None of this is meant to disparage the experience I had growing up where I did; a lot of the reasons it grew so quickly during the Bush I and Clinton eras were what made living there nice for most of us. The public schools were really good, it wasn’t hard to get (or commute) to New York or Boston, and the crime rate was so low that (1) most anything violent that did happen was an isolated incident and (2) the highest-profile petty crime was often committed by the cops.

I never disrespected people for working hard for years to buy those big conforming houses and put roofs over their families’ heads, but even as a teenager, I failed to understand why anyone would consider these clunky and gaudy fake mansions a signpost of success. I suppose that real estate developers at the time had some pretty good PR campaigns, and the baby boomers really devoured what they were selling: Gaze upon my really, really big house! Look at how successful I am! Are you not jealous of my amazing riches!?

Though I’m sure Syracuse had its share of these kind of developments, my exposure to them was somewhat limited as a University student. When I moved to Washington after college, my roommate at the time was playing in a band slated to open for Rusted Root (yep) at the 9:30 Club. He asked if I wanted to help him out as a guitar tech, and I jumped at the chance. The day of the gig, we drove out to one of the planned communities on the city’s periphery for a rehearsal with a drummer the band had hired for that gig. The drummer was an incredibly good dude and, unlike the vast majority of people who lived in these McMansions, actually worked in this town (rather than contributing to the choking of the DC-area roadways). His wife had their first baby on the way, so I understood the need for space, but at least three of the rooms in this house were empty, save for maybe a piece of furniture or two. The ceilings rose a couple stories off the ground, which I can only imagine made the heating bills astronomical six months out of the year.

The other moment that really stuck with me, however, was how long it took us to find the correct house. We had the address. The houses were almost completely indistinguishable from one another, and the addresses were all about 5-digits long for some reason (there weren’t 10,000 houses on the road that circled through there, so it’s still a mystery to me). I remembered the old wives tale of the London drunk who kept wandering into the wrong house during the London fog, since he could not tell his own house apart from all the others the working class had been shuffled into during the age of industry.

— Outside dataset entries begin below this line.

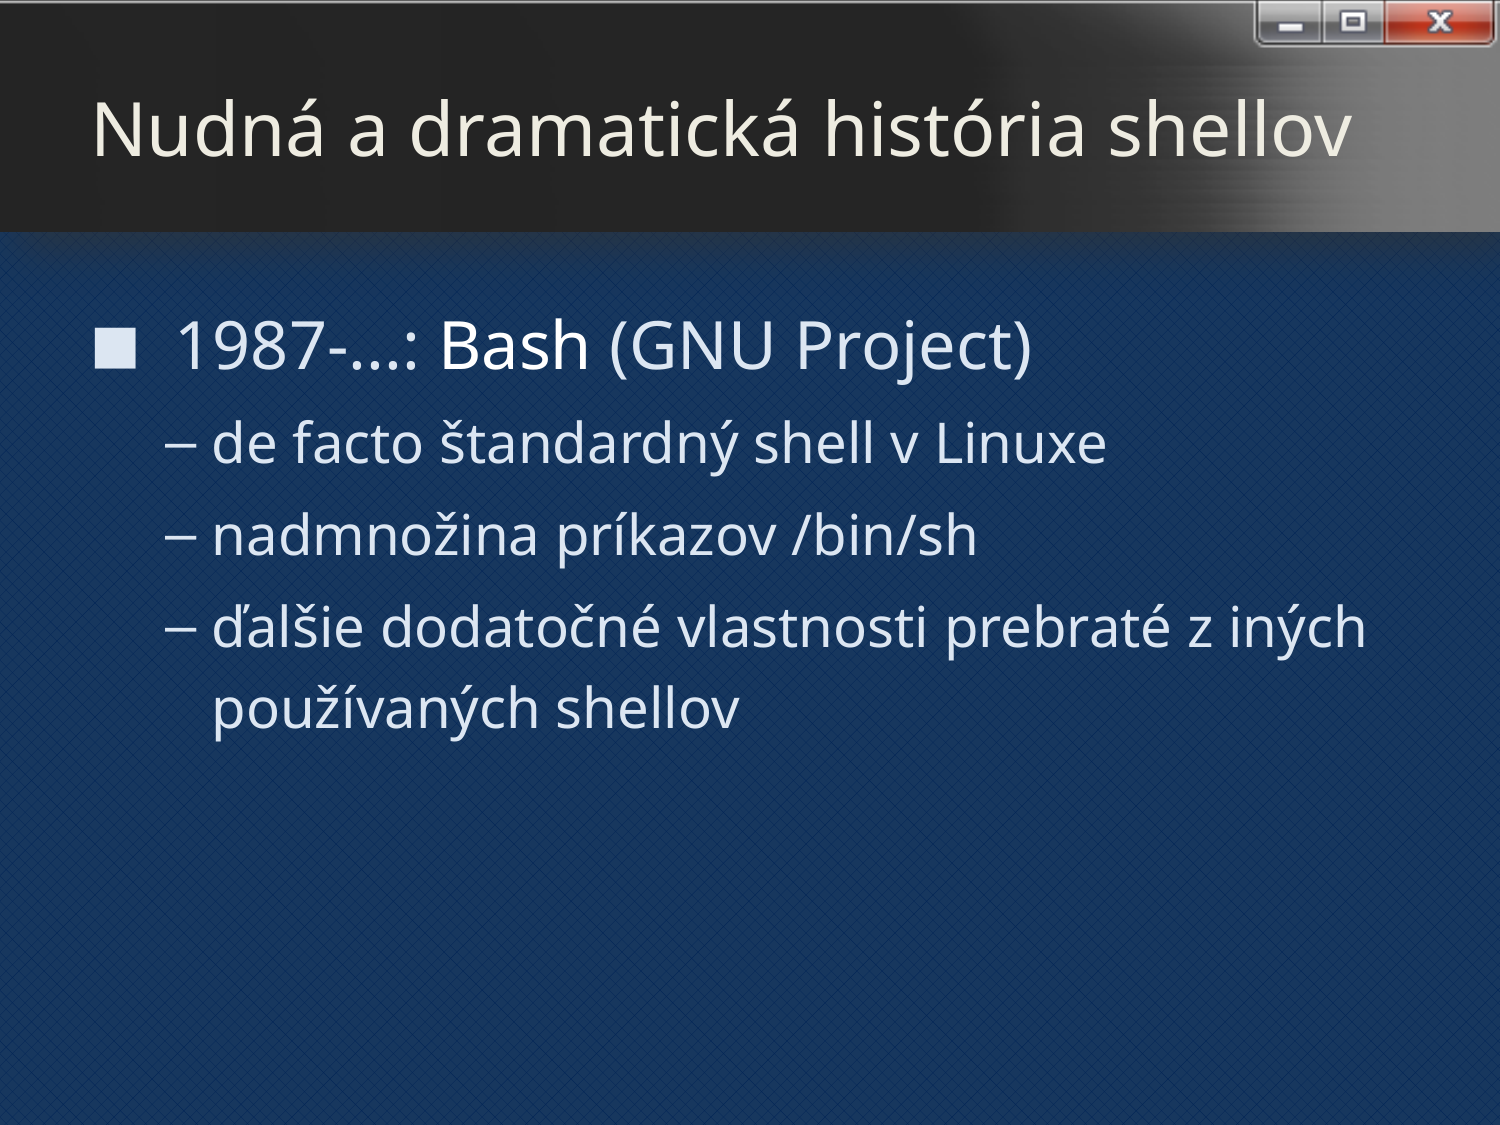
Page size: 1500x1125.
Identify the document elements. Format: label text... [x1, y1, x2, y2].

list 1987-...: Bash (GNU Project) de facto štandardný shell v Linuxe nadmnožina príkazov /bin/sh ďalšie dodatočné vlastnosti prebraté z iných používaných shellov [75, 278, 1425, 1005]
title Nudná a dramatická história shellov [75, 45, 1425, 209]
picture [0, 0, 1500, 232]
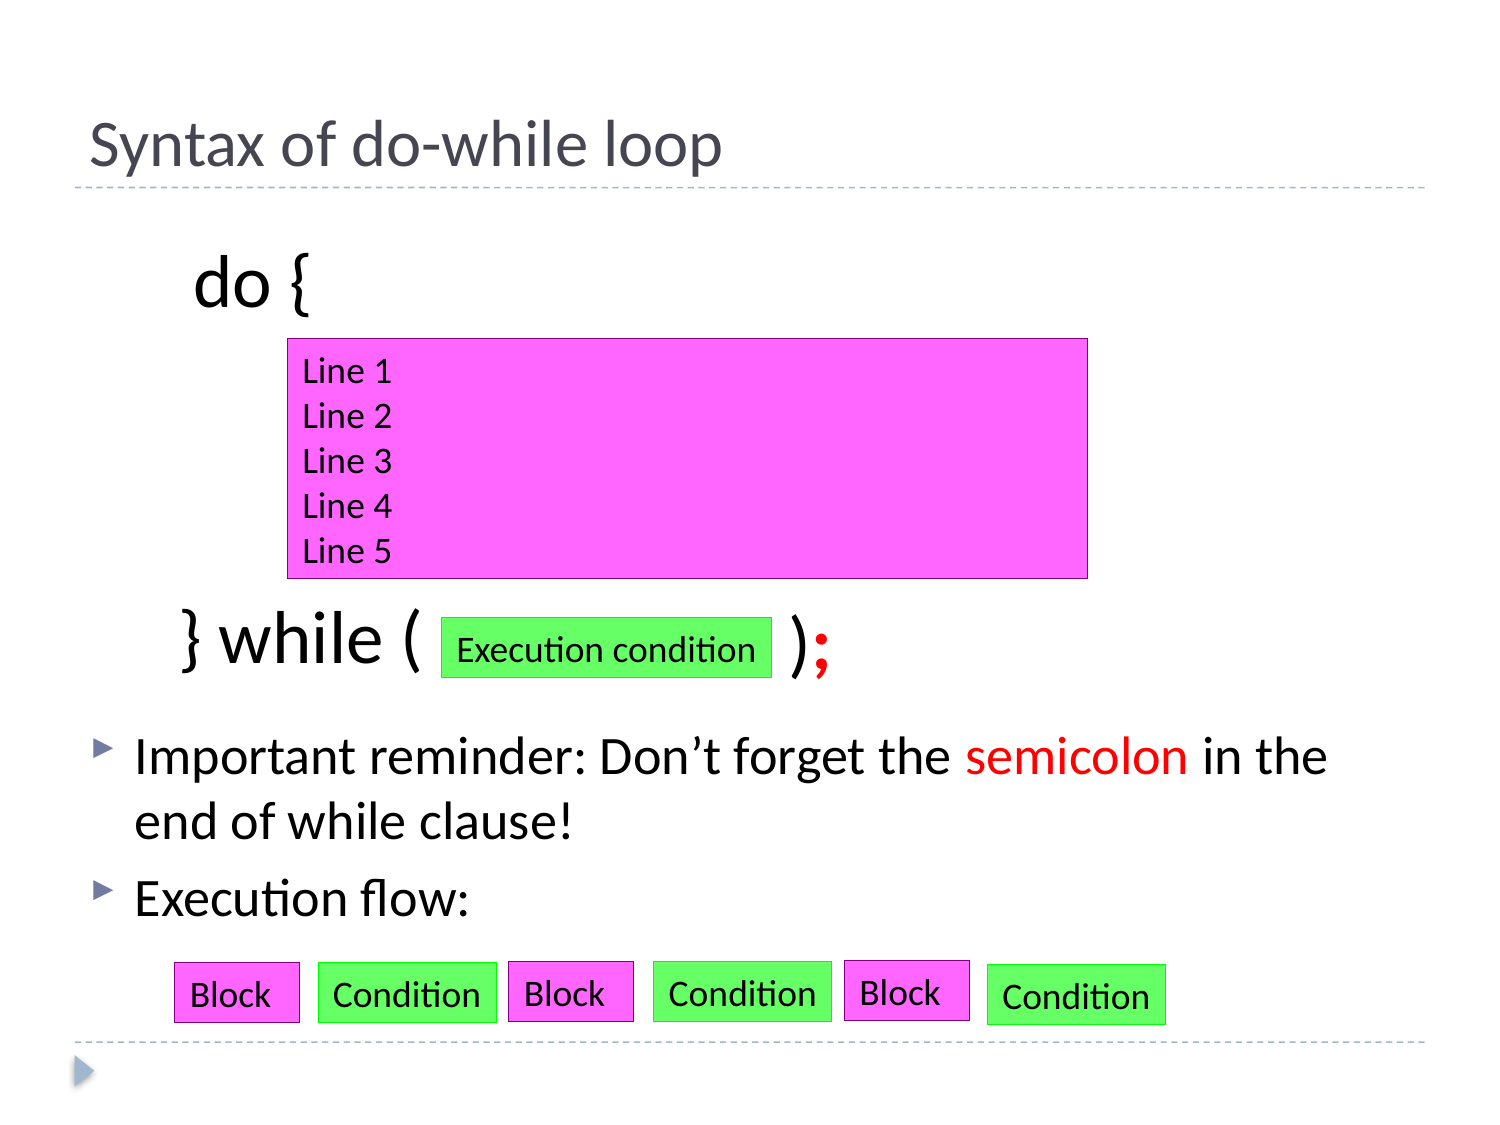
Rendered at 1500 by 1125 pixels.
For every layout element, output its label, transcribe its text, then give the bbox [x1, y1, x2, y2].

This was yet another contradiction of McMansions: why would one still feel special in a giant house if everyone around them has the exact same house or at least something very, very close to it? Thankfully, building codes prevented people from building cheap, inflated houses in neighborhoods nestled together with more modest homes, as seen in Kate Wagner’s TEDx talk, embedded below.

Kate Wagner began McMansion Hell as a blog last year as a way to make fun of these quintessentially American excesses. What she probably did not expect was to generate an articulation of this frustration that so many of us have been feeling for decades. Last year, an acquaintance of mine posted on social media that “if you buy a record solely because you think it will go up in value, you deserve to die cold, alone, and penniless.” Buying houses, at least to me, is a similar venture when you are not wealthy. Buy a house because you look forward to being able to come home to it for decades. Buy a house because you want to leave your mark and imbue it with character, “turning space into place,” as the saying goes. Don’t buy a house just because you want to show it off and then flip it for a marginal profit, especially one that wastes resources and looks stupid. Every day, my deep respect grows for architects, graphic designers, and other people with professional grades of  taken-for-granted knowledge, and this is a quintessential example of why more geographers, sociologists, and economists should listen to them.